WDR5 is overexpressed in multiple cancer types, and its oncogenic role makes it a promising target for anti-cancer therapies; new drugs often target the WBM and WIN binding sites. Prior research from the lab of Bill Tansey, professor of cell and developmental biology and biochemistry, led to the discovery of small molecule inhibitors of the WIN site and the characterization of their mechanism of action, but considering the diverse moonlighting roles of WDR5, the lab wanted to determine which, if any, of the protein’s roles are central to its function. Their most recent results were published in Nucleic Acids Research.

The Tansey group originally reported that WDR5 bound to chromatin at genes involved in protein synthesis, a process that is frequently deregulated in cancer, in a leukemic cell line.
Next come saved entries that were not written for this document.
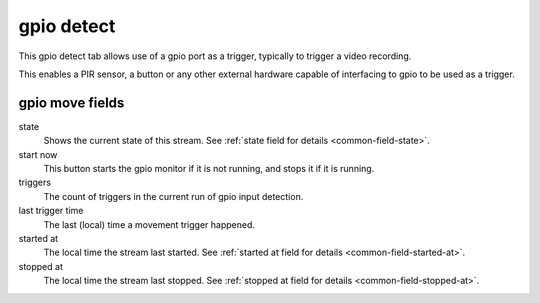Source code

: gpio detect
===========

This gpio detect tab allows use of a gpio port as a trigger, typically to trigger a video recording.

This enables a PIR sensor, a button or any other external hardware capable of interfacing to gpio to be used as a trigger.

.. image:: _static/gpiodetecttab1.png

gpio move fields
----------------

state
    Shows the current state of this stream. See :ref:`state field for details <common-field-state>`.

start now
    This button starts the gpio monitor if it is not running, and stops it if it is running. 

triggers
    The count of triggers in the current run of gpio input detection.

last trigger time
    The last (local) time a movement trigger happened. 

started at
    The local time the stream last started. See :ref:`started at field for details <common-field-started-at>`.

stopped at
    The local time the stream last stopped. See :ref:`stopped at field for details <common-field-stopped-at>`.
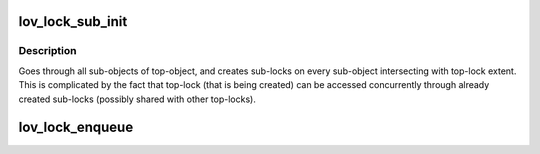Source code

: .. -*- coding: utf-8; mode: rst -*-
.. src-file: drivers/staging/lustre/lustre/lov/lov_lock.c

.. _`lov_lock_sub_init`:

lov_lock_sub_init
=================

.. c:function:: struct lov_lock *lov_lock_sub_init(const struct lu_env *env, const struct cl_object *obj, struct cl_lock *lock)

    locks for a given lov_lock for the first time.

    :param const struct lu_env \*env:
        *undescribed*

    :param const struct cl_object \*obj:
        *undescribed*

    :param struct cl_lock \*lock:
        *undescribed*

.. _`lov_lock_sub_init.description`:

Description
-----------

Goes through all sub-objects of top-object, and creates sub-locks on every
sub-object intersecting with top-lock extent. This is complicated by the
fact that top-lock (that is being created) can be accessed concurrently
through already created sub-locks (possibly shared with other top-locks).

.. _`lov_lock_enqueue`:

lov_lock_enqueue
================

.. c:function:: int lov_lock_enqueue(const struct lu_env *env, const struct cl_lock_slice *slice, struct cl_io *io, struct cl_sync_io *anchor)

    :\ :c:func:`clo_enqueue`\  for lov layer. This function is rather subtle, as it enqueues top-lock (i.e., advances top-lock state machine from CLS_QUEUING to CLS_ENQUEUED states) by juggling sub-lock state machines in the face of sub-locks sharing (by multiple top-locks), and concurrent sub-lock cancellations.

    :param const struct lu_env \*env:
        *undescribed*

    :param const struct cl_lock_slice \*slice:
        *undescribed*

    :param struct cl_io \*io:
        *undescribed*

    :param struct cl_sync_io \*anchor:
        *undescribed*

.. This file was automatic generated / don't edit.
They also showed that the WIN inhibitors displaced WDR5-bound chromatin from these sites and activated apoptosis, or programmed cell death, in those cells.

To determine if WDR5’s WIN site regulates the same network of protein synthesis genes in all cancer cells or just in leukemia cells, and to test whether the WIN site inhibitors have similar anti-cancer effects in other cell types, the researchers studied WIN site-mediated gene regulation in several mouse and human cell types. By using one of the WIN inhibitors they developed in their previous paper and by conducting comparative genomic analyses, the Tansey lab found that, through its WIN site, WDR5 binds to and regulates protein synthesis genes across all cancer cells.

Thanks to the diverse roles WDR5 performs, the mechanism of action of WIN site inhibitors lacked clarity. This study sheds light on the conserved role of the WIN site in regulating a gene network involved in protein synthesis across human and mouse cancer cells, paving the way for the use of WIN site inhibitors as broad anti-cancer agents in the clinic.

This research was supported by the National Institutes of Health, the Robert J. Kleberg, Jr. and Helen C. Kleberg Foundation, the TJ Martell Foundation, Edward P. Evans Foundation, the Rally Foundation for Childhood Cancer Research, Open Hands Overflowing Hearts, and the American Association for Cancer Research.